Monday, May 30, 2011

A Julia-Inspired Pairing

About a year ago, I enjoyed reading Julia Child's memoir My Life in France. One striking part describes her first meal in France, which is retold here in The Times. The simple but passionately conceived preparations, along with a good bottle of Pouilly-Fume, started to set Julia on her path. Since reading this, making sole meuniere has been on my cooking to do list.

Dover sole was on sale the other day, so it seemed like good time to give it a try. I liked the sound of this Food Network version, so followed this recipe. I hadn't cooked sole before, and was struck by how delicate it is. A bit tricky to keep it from falling apart! Two of the four fillets came out looking pretty nice, the other two broke into several pieces.
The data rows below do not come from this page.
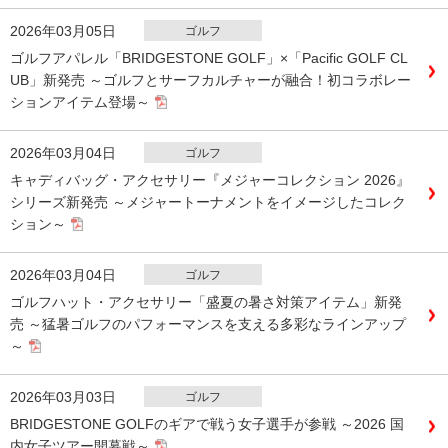
2026年03月05日
ゴルフ
ゴルフアパレル「BRIDGESTONE GOLF」×「Pacific GOLF CL
UB」新発売 ～ゴルフとサーフカルチャーが融合！初コラボレー
ションアイテム登場～
2026年03月04日
ゴルフ
キャディバッグ・アクセサリー『メジャーコレクション 2026』
シリーズ新発売 ～メジャートーナメントをイメージしたコレク
ション～
2026年03月04日
ゴルフ
ゴルフハット・アクセサリー「盛夏の暑さ対策アイテム」新発
売 ～猛暑ゴルフのパフォーマンスを支える多彩なラインアップ
～
2026年03月03日
ゴルフ
BRIDGESTONE GOLFのギアで戦う女子選手が参戦 ～2026 国
内女子ツアー開幕戦～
The fish had a subtle flavor--at first I put a bit too much sauce on mine and it overwhelmed the fish. Once I corrected that, though, it had a nice taste.

This French style dish seemed like a great excuse to open up the bottle of white Burgundy I'd picked up a few weeks ago. The 2009 Verget Terres de Pierres Bourgogne can be had for mid-$20s, which is pretty good for white Burgundy. From the Macon region, this one has a steely-crispness and smooth finish. It was a very good match for the fish--I'd encourage you to try the combination or simply get yourself a bottle of the wine and find your own pairing! I think Julia would like this combo, though to be truly inspired by here I need to make the dish a dozen more times and really get it right!

Monday, May 16, 2011

Penne with Garlicky Chicken & Broccoli

Don't get me wrong, I enjoy the chicken, broccoli and ziti dish served at traditional Italian restaurants. But I've been told that the secret to the traditional version's taste is LOTS of butter; so here's how I lightened up this classic without losing flavor.

5 cloves garlic, minced
bunch broccoli, chopped
1/2 red bell pepper, chopped
3 tbsp olive oil
1/4 cup white wine
1 lb penne
2 boneless chicken breast fillets (12-16 ozs), cut crosswise in 1/2 inch strips
1 tbsp fresh oregano
1 tsp dried basil
6 green olives, pitted & chopped
1/2 cup parmesan cheese (I mixed in some feta because I had some on hand)
salt and pepper to taste

Steam broccoli briefly, 2-3 minutes. Run under cold water and set aside. Put on a pot of water to boil for the pasta.

Heat 1 tbsp olive oil in large skillet on medium high heat. Add chicken and cook until outside is white, starting to brown. Stir in the the garlic, red bell pepper and another tbsp olive oil. Lower heat to medium. Cook for a minute or so, then stir in the broccoli, oregano and basil. Stir in the white wine, cover and reduce heat to simmer on medium low. Stir occasionally and simmer for about 15 minutes, until the chicken is cooked through.

Meanwhile, cook the penne according to package directions, starting it around the time you add the garlic and pepper to the pan. When it is ready, drain and toss with the chicken and broccoli mixture, olives, cheese and 1 more tbsp olive oil. Serve and enjoy!

Wine pairing: You could make a case for a medium bodied white--perhaps a Soave or for instance, or maybe a lightly oaked Chardonnay. But I went with a Melini Chianti--a great value at $10, and worked pretty well with the dish. Can't go too wrong with Chianti and a pasta meal!